И в церковь, думаю, тебе дороги нынче нет.
— Вот именно! Кому я в церкви нужен — убийца!
— Фазуло мог получить пожизненное, а при ловком адвокате — лет пятнадцать. И что бы это был за цирк: сегодня Фазуло отсидел бы десять лет и через пять лет вышел бы на свободу. Как тебе это нравится? Мой друг в земле лежит, а Фазуло жизни будет радоваться и доживет до ста лет?
— Я спрошу Фрэнни, что мне делать.
— Не совершай подобной глупой ошибки!
— Плевать мне на все!
— Это ты сейчас так говоришь. Потом тебе станет очень даже не плевать! Ты чего от Фрэнни ждешь?
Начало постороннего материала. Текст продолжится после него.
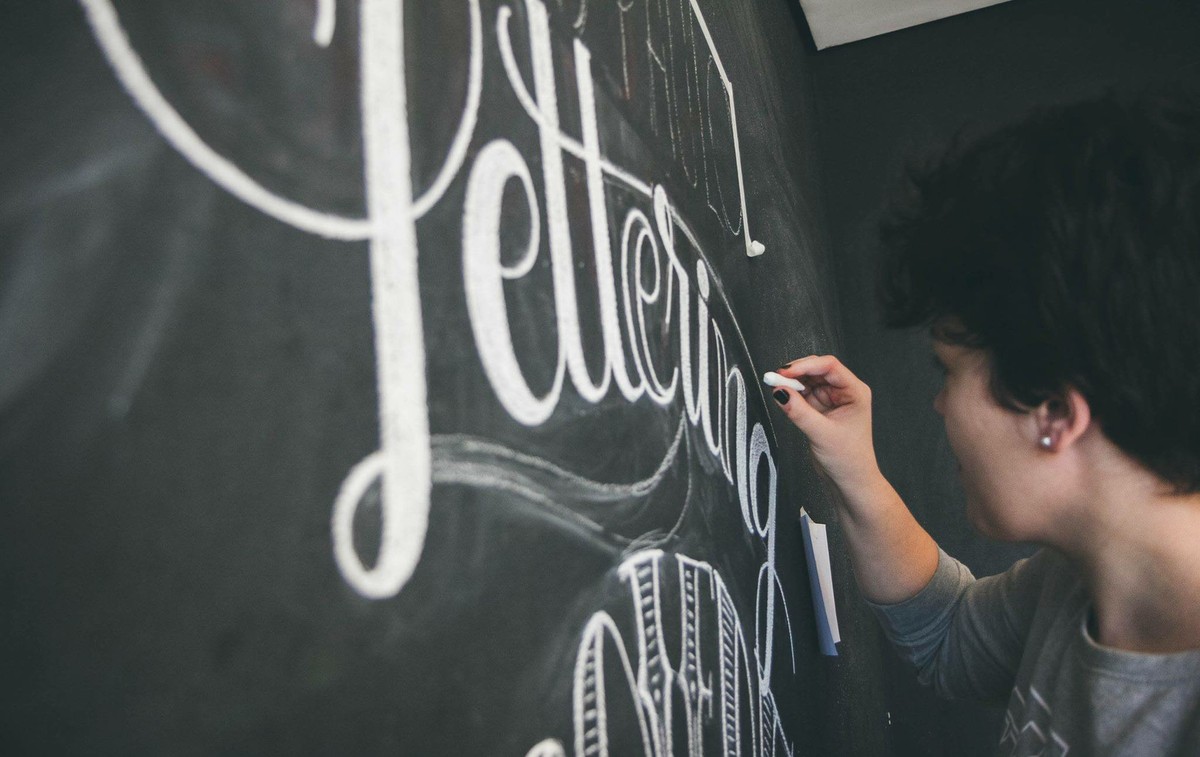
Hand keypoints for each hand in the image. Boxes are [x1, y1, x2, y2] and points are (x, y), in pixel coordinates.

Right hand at [771, 355, 881, 493]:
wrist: (851, 481)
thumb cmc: (848, 459)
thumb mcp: (821, 434)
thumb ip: (799, 411)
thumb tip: (779, 391)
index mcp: (855, 391)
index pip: (829, 366)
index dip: (805, 365)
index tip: (785, 373)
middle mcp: (845, 392)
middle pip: (817, 370)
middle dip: (796, 373)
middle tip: (775, 380)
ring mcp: (832, 400)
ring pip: (808, 381)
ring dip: (793, 383)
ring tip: (777, 388)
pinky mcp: (821, 409)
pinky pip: (804, 394)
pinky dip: (793, 394)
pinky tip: (784, 398)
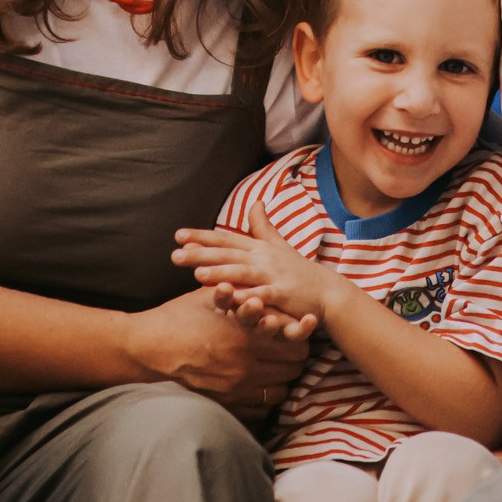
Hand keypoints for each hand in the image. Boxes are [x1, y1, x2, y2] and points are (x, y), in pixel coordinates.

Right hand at [130, 286, 307, 416]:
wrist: (145, 350)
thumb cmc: (177, 318)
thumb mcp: (210, 298)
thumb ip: (242, 296)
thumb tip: (268, 297)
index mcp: (244, 335)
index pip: (294, 342)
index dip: (299, 335)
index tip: (296, 330)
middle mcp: (244, 366)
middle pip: (293, 367)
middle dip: (294, 356)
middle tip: (287, 347)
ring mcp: (235, 390)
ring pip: (281, 391)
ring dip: (283, 378)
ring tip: (274, 366)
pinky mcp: (225, 405)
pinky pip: (261, 409)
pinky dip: (264, 398)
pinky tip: (257, 384)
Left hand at [173, 206, 339, 330]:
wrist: (327, 291)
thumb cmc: (299, 270)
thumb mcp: (279, 245)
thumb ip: (263, 226)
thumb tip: (255, 202)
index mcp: (259, 248)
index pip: (225, 240)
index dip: (202, 237)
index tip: (178, 235)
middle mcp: (263, 259)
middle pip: (228, 255)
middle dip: (201, 254)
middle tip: (175, 255)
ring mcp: (273, 275)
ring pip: (243, 273)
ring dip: (221, 274)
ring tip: (197, 275)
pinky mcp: (283, 294)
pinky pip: (263, 295)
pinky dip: (247, 297)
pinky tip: (231, 299)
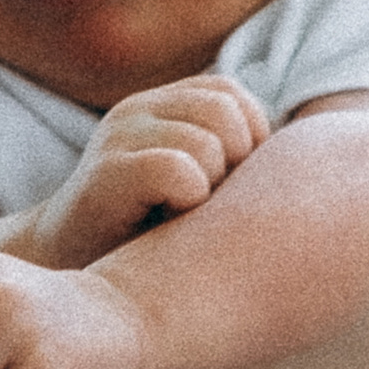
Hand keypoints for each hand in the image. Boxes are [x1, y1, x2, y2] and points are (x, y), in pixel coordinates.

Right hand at [25, 75, 269, 268]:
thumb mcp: (194, 183)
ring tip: (180, 215)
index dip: (248, 140)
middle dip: (235, 163)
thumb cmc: (142, 236)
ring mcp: (117, 137)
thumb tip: (304, 152)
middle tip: (205, 204)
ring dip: (210, 189)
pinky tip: (166, 222)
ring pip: (208, 143)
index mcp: (160, 104)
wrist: (64, 274)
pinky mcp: (105, 173)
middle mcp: (137, 108)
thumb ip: (231, 157)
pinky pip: (178, 169)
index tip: (223, 186)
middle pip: (228, 113)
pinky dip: (188, 200)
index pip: (233, 94)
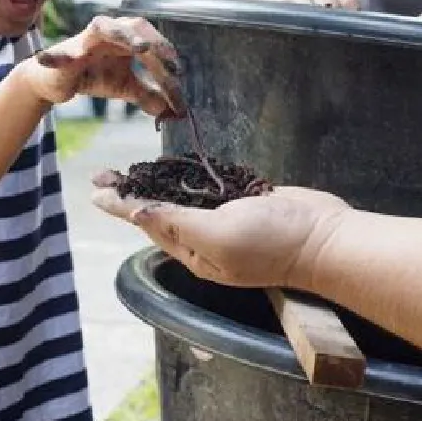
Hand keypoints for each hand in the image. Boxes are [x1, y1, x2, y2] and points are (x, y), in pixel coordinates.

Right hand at [25, 16, 185, 117]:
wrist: (59, 81)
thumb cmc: (94, 75)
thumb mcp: (127, 87)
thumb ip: (150, 96)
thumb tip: (175, 113)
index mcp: (127, 35)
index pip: (152, 39)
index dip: (166, 54)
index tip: (178, 74)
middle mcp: (109, 30)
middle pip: (136, 27)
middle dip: (155, 44)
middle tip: (170, 66)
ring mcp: (86, 38)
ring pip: (106, 27)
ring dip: (124, 35)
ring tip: (141, 49)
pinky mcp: (65, 52)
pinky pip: (66, 51)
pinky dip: (67, 53)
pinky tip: (75, 57)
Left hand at [91, 173, 350, 288]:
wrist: (324, 236)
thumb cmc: (271, 242)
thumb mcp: (217, 235)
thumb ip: (177, 223)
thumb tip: (137, 215)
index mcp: (195, 253)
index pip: (149, 225)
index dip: (122, 206)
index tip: (97, 190)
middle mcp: (206, 239)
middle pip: (160, 211)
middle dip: (131, 193)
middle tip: (104, 173)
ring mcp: (226, 220)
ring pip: (182, 198)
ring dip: (155, 183)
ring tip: (128, 170)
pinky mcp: (245, 201)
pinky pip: (210, 188)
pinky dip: (189, 177)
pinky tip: (173, 168)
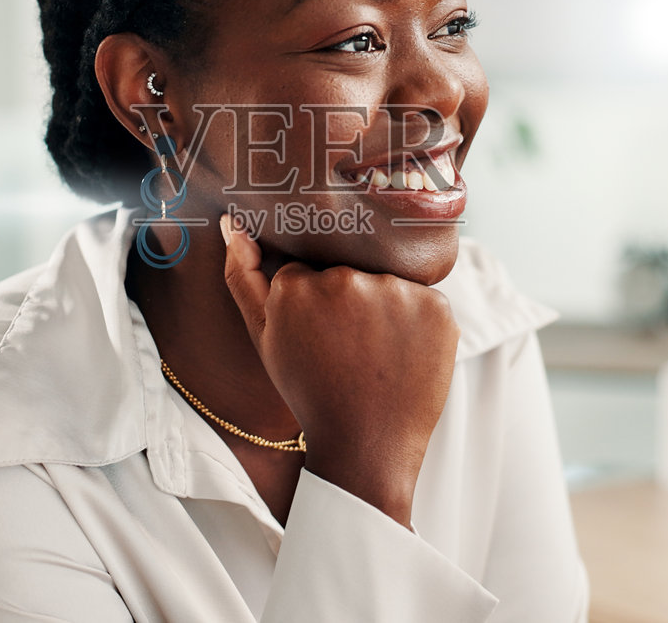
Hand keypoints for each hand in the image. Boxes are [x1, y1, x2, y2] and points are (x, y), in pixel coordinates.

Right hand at [220, 213, 460, 527]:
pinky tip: (403, 353)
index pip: (309, 270)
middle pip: (348, 270)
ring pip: (387, 281)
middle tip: (349, 348)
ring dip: (384, 308)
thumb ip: (244, 276)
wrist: (366, 445)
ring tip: (377, 352)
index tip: (319, 336)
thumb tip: (232, 223)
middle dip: (349, 302)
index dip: (314, 304)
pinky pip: (424, 298)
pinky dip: (417, 321)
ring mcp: (394, 292)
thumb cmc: (312, 391)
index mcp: (297, 285)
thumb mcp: (265, 337)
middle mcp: (345, 280)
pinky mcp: (435, 306)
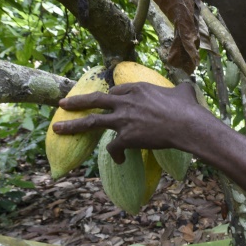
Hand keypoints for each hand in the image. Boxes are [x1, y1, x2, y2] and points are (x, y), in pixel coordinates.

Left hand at [53, 82, 205, 162]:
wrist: (186, 125)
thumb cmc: (188, 108)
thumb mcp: (184, 91)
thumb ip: (181, 88)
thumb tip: (188, 85)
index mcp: (138, 89)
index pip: (117, 91)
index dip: (112, 97)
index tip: (109, 101)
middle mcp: (126, 102)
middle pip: (95, 100)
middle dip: (77, 102)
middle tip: (62, 103)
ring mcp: (123, 119)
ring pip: (91, 122)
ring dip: (72, 125)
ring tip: (57, 128)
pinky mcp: (126, 137)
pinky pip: (113, 147)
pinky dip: (116, 155)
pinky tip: (120, 160)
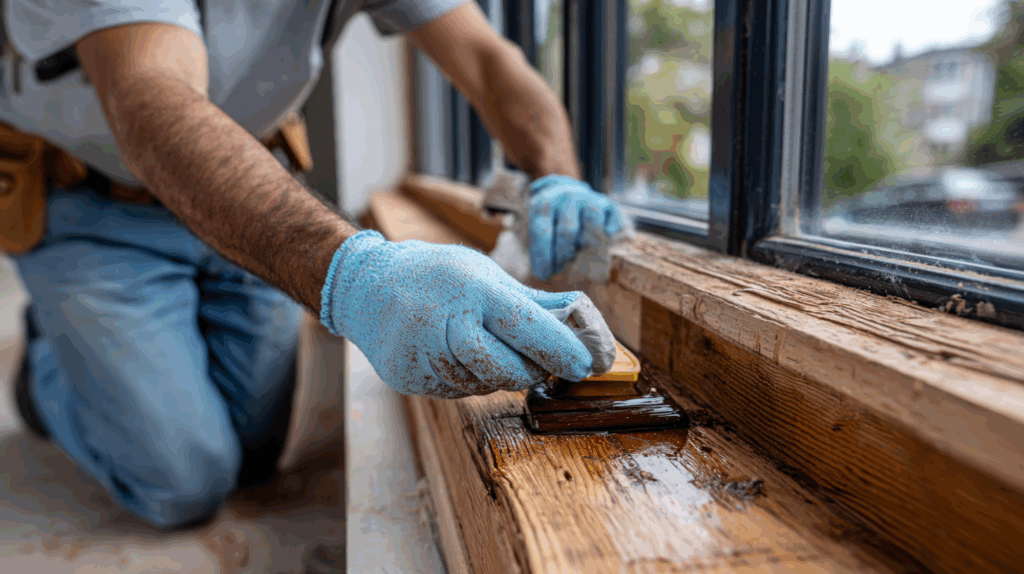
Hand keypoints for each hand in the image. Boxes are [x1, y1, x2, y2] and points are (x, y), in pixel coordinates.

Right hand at [319, 231, 594, 397]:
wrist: (366, 286)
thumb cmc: (439, 276)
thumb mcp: (485, 275)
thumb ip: (532, 302)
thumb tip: (583, 320)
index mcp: (471, 288)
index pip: (525, 324)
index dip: (560, 349)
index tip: (586, 364)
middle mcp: (444, 321)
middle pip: (505, 368)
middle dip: (532, 371)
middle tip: (544, 366)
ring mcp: (422, 353)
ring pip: (482, 385)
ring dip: (500, 377)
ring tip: (496, 353)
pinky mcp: (408, 378)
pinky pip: (456, 391)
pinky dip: (471, 380)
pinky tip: (463, 359)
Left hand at [528, 175, 623, 280]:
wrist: (566, 196)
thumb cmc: (549, 223)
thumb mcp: (536, 230)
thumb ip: (537, 247)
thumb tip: (542, 274)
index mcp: (544, 203)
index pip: (542, 232)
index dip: (543, 257)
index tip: (544, 275)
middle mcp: (567, 196)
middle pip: (567, 232)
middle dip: (562, 255)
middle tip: (560, 267)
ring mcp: (588, 198)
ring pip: (592, 224)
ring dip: (584, 243)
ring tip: (576, 250)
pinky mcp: (607, 204)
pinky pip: (613, 217)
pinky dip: (611, 229)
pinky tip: (606, 236)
Думаешь, поболтаете вы по душам, и ты уйдешь от него обновленный и очищенный? Голубчик, прокурор не священник. Он исповеди обязан протоколировать. Если кто-то признался ему в убийстве, он не может сказать: раз ты раскаиваешься — ступай с Богом. Он обязан открыть дело об убийстве. Работа у него такая. Ничего личного. Он нас обоих к суду притянет.
— Мне плевать. Будь что будет.
— Арчи, ты хочешь стать в глазах всего мира осужденным убийцей?
— Много не дадут. «В пылу страсти» и все такое.
— Арчи, откуда такая наивность, ты словно и не в полиции служишь! Эндрю Лауэри не купится на твое «в пылу страсти». Присяжные тоже не найдут смягчающих обстоятельств. Мы с тобой неделю ждали — какое тут, к чертовой матери, сгоряча?! Хладнокровно спланированное и хладнокровно совершенное убийство. Пожизненное без права апелляции. В лучшем случае. Если ты про меня не думаешь — ладно. Однако у тебя жена, двое детей. Каково тебе сесть на всю жизнь в Уолпол?
Траделл молчал.
— Давай, приятель, соберись. Хватит киснуть и нести чепуху. Мы никого не убивали. Мы поквитались за убитого товарища. Это совсем другое.
И тут Траделл сказал роковые слова — если прежние слова не считать таковыми.
— Я никого не убивал.
Гиттенс молча уставился на него.
— Я просто стоял рядом, — продолжил Траделл. — Ты был с пистолетом. Я свой даже не вынимал.
Гиттенс долго хранил молчание.
— Значит, вот как ты все поворачиваешь…
— Да, — кивнул Траделл, — я был там, но я не убивал!
— Арчи, не надо. Так говорить со мной — нехорошо. Мы с тобой друзья. Мы с тобой оба в равной степени замешаны в этом деле. Нам следует поддерживать друг друга, а не топить.
Теперь замолчал Траделл.
— Арчи, обещай мне ни с кем об этом не говорить. Дай мне слово. А я обещаю тебе еще раз надо всем подумать. Даешь слово пока держать язык за зубами?
— Да. Но помни, век молчать я не намерен. Ты что-то решай. Я дальше так жить не могу. Жить во лжи — это не по мне.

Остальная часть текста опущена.